In india, when things are stolen from you, you have to give up all hope of getting it back. People generally turn blind and deaf when they feel that something wrong is happening in their surrounding. The reason behind this might be the fact that the probability of getting caught and facing a sentence is very low (maybe 0.1 %). People generally try to avoid reporting crimes, because the police are totally un-cooperative. The police try “NOT” to find lost things. I cant figure out if it is their laziness or lack of IQ. It might be both. In foreign countries, say U.S., you dial 911 and within 5-10 minutes, you have cops at your door – trying to help you out. I have not tried dialing 100 here, but i dont think that the police would be at the place in less than an hour.

Well, lets move ahead with the story. So, i called up one of my friends and told him what had happened. He told me that he would be home in an hour and then we can go and maybe report the crime – that is if it is required to claim the insurance. The main things I had lost were my official laptop, possession letter (I had specially taken it out on that day to get it photocopied), RC of my bike, bank and credit-card statements and an almost new cheque book. I went home and made a complete list of things i have lost and passwords that need changing. ( I had stored some passwords on my laptop).

An hour later, me and my friend wrote down an application in english and went to the nearby police “chowki” to get the report registered. The first reaction of the policeman sitting there was that “why was the application in english?”, so we wrote it again in Hindi. Imagine the policemen unable to read english. What would happen if a foreign tourist gets robbed? Would he be able to even make these guys understand what has happened? When we handed over the freshly written application to him, he simply put it on the table and went out to get his superior officer. The superior officer read the application and asked us to take him to the place where the incident has happened. I had used my brain a little and had safely put away my car and taken my bike. Mainly because i was not sure if they would ask me to let the car be with them or they would ask more money looking at a long car and thinking that i am a “rich” man.

So, we rode after them on the motorcycle and went to the vegetable market. I showed him the place where i had parked the car from a distance – i dont know why he did not go to the place. And told him that there were rickshaws and a man sitting nearby, he was quick to ask whether i suspect the man to be the thief. How could i judge? Should he not question the person and check out whether he was right or wrong? Anyways, next he started blaming me for parking my car on the road where there was no parking. But, there is no parking space nearby – i thought. And we came back to his “chowki”. He kept the application and told us to check on the status next morning. We asked him if he would give us an FIR. But the reply was “No” – “mai FIR nahi likhta”.

__Provided information__
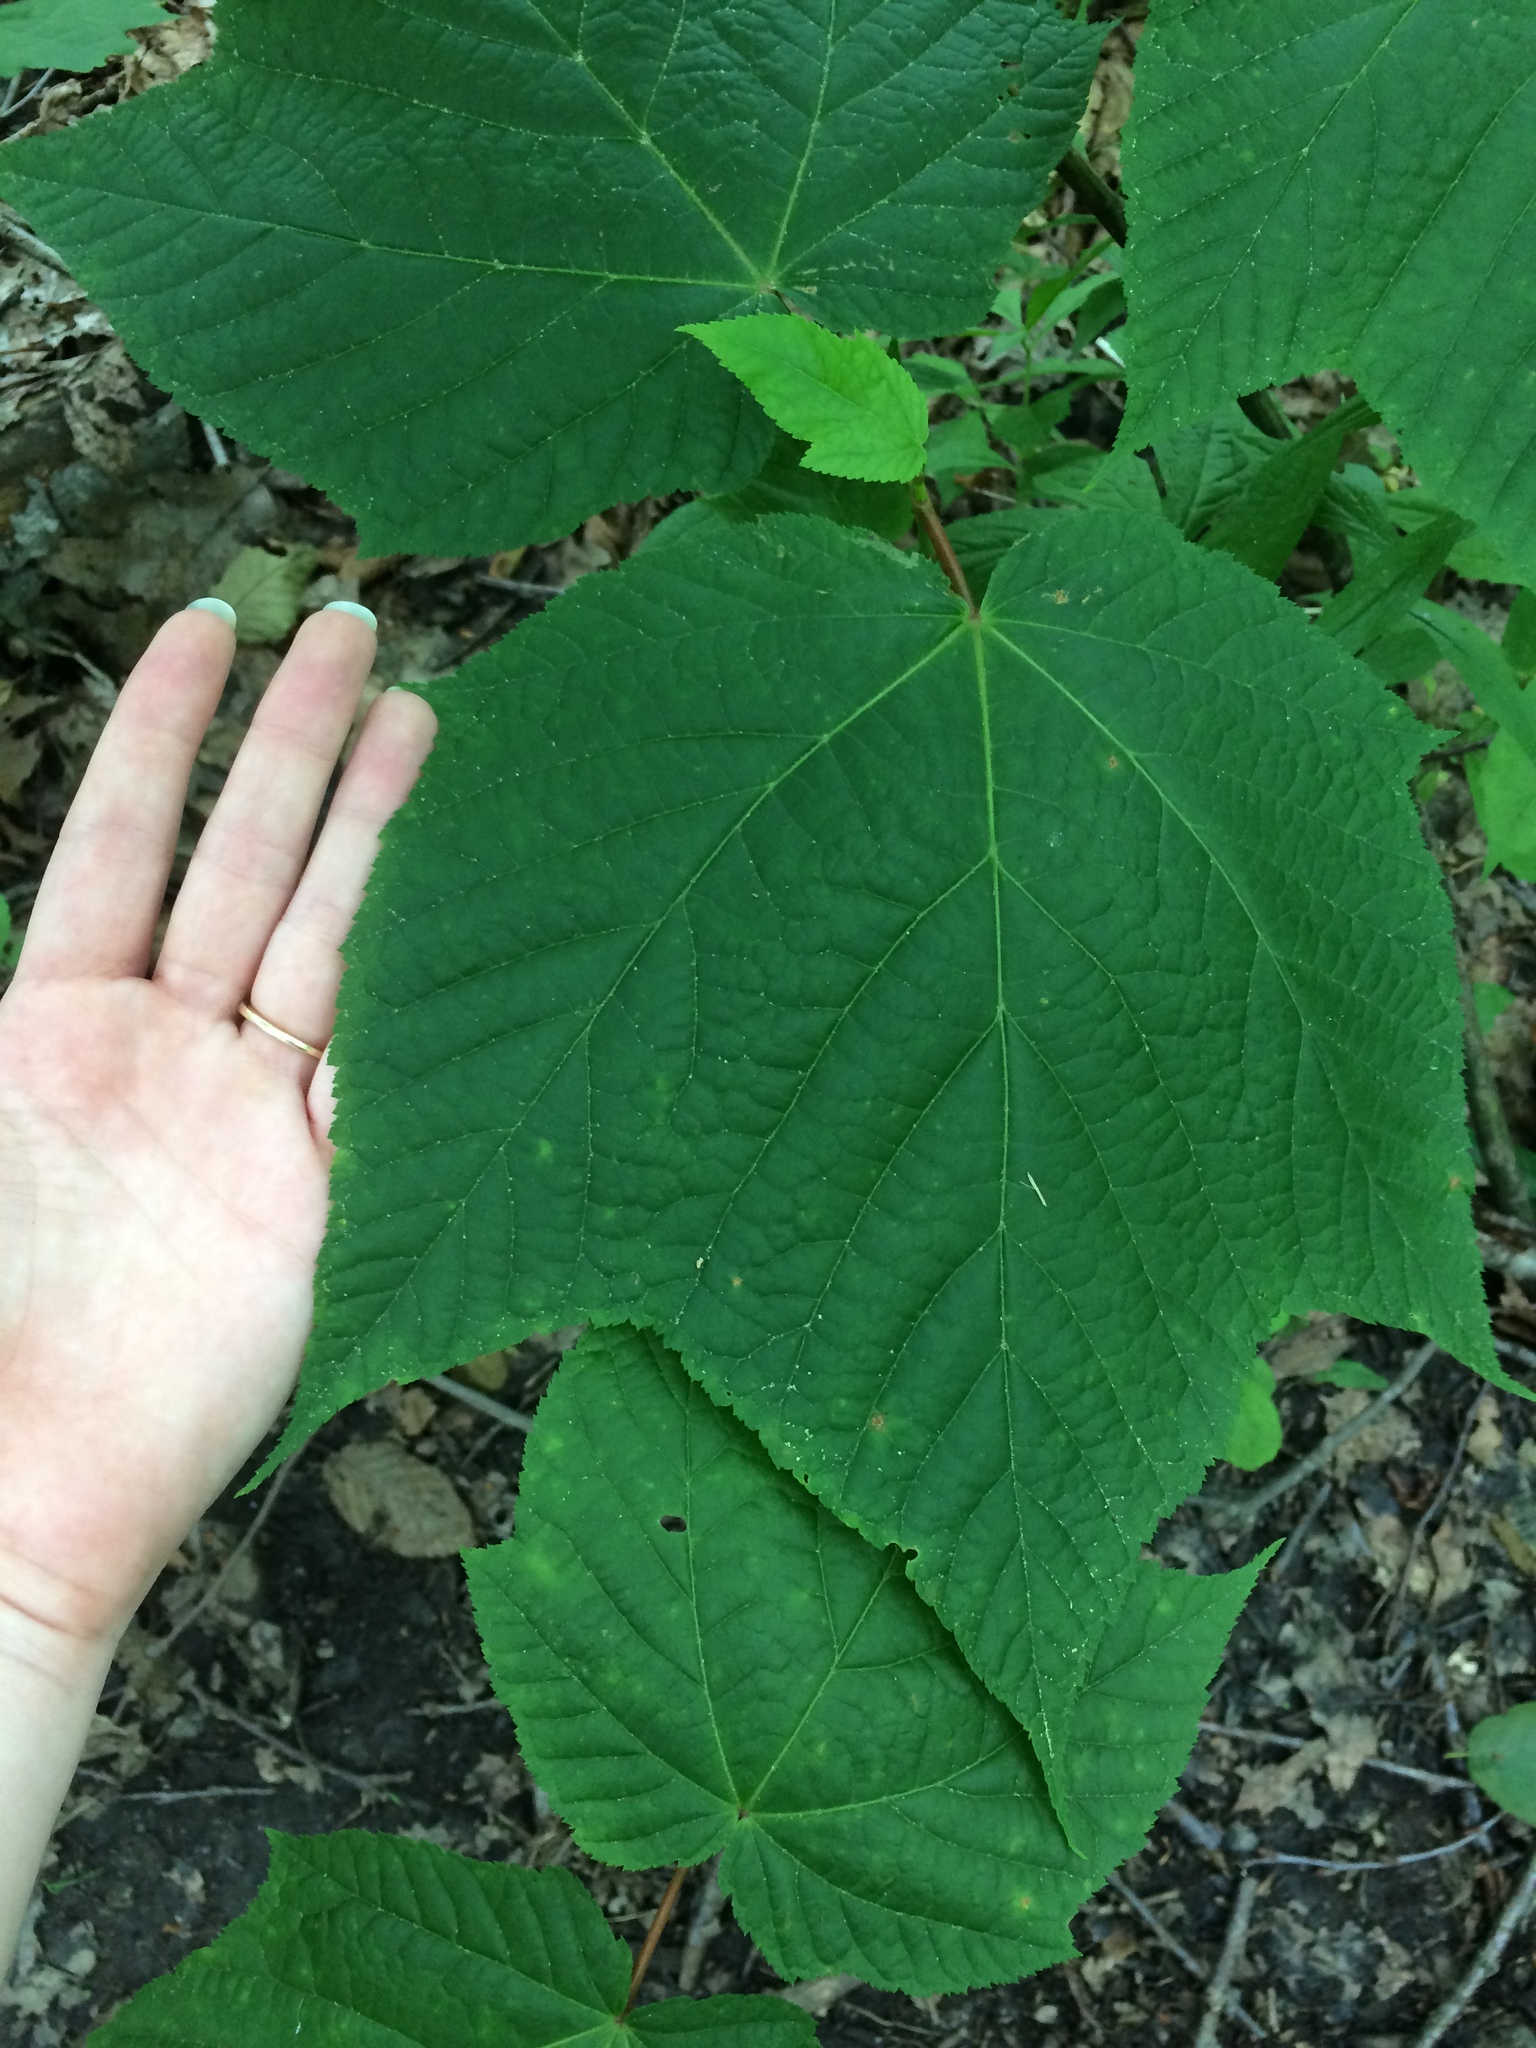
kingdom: Plantae
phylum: Tracheophyta
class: Magnoliopsida
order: Sapindales
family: Sapindaceae
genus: Acer
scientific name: Acer pensylvanicum
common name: Moosewood
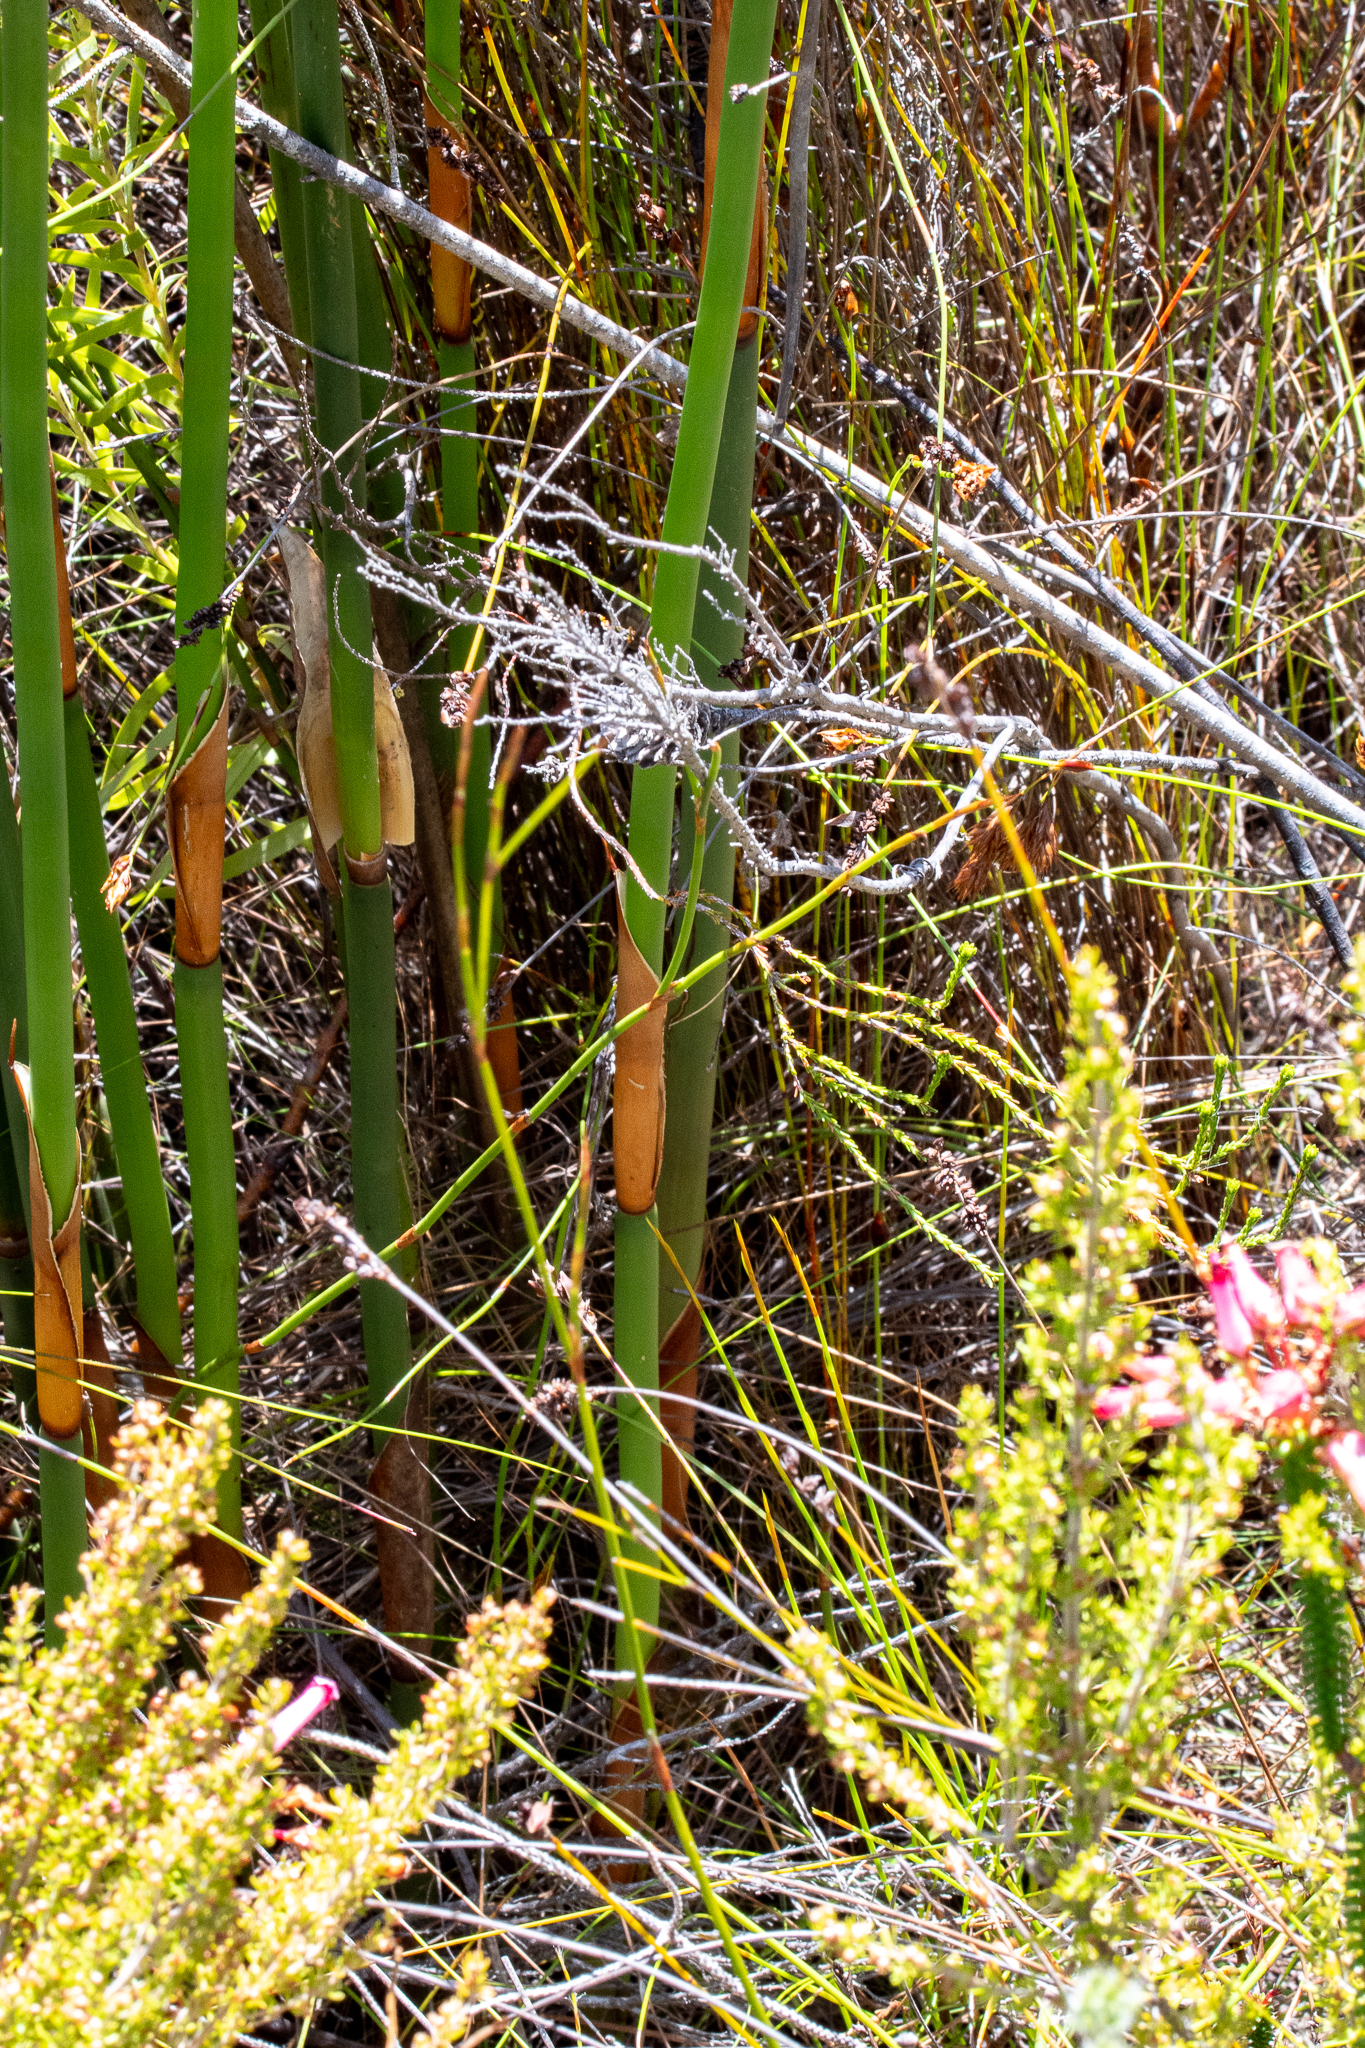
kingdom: Plantae
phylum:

__Exercises to complete__
1. Summarize the passage about reporting a theft to the police in two sentences.
2. Repeat the stretch of the passage about reporting a theft from "Well, lets move" through "on my laptop).".
The items come from a different source than the passage.

__Outputs by task__
1. After an official laptop, a possession letter, bike papers, statements and a cheque book were stolen, the writer made a list of the losses and went with a friend to the nearby police post, where the English application had to be rewritten in Hindi. The superior officer was taken to the vegetable market but did not go to the spot where the car had been parked, blamed the writer for parking where there was no parking, kept the application, and refused to write an FIR.

2.
Well, lets move ahead with the story. So, i called up one of my friends and told him what had happened. He told me that he would be home in an hour and then we can go and maybe report the crime – that is if it is required to claim the insurance. The main things I had lost were my official laptop, possession letter (I had specially taken it out on that day to get it photocopied), RC of my bike, bank and credit-card statements and an almost new cheque book. I went home and made a complete list of things i have lost and passwords that need changing. ( I had stored some passwords on my laptop).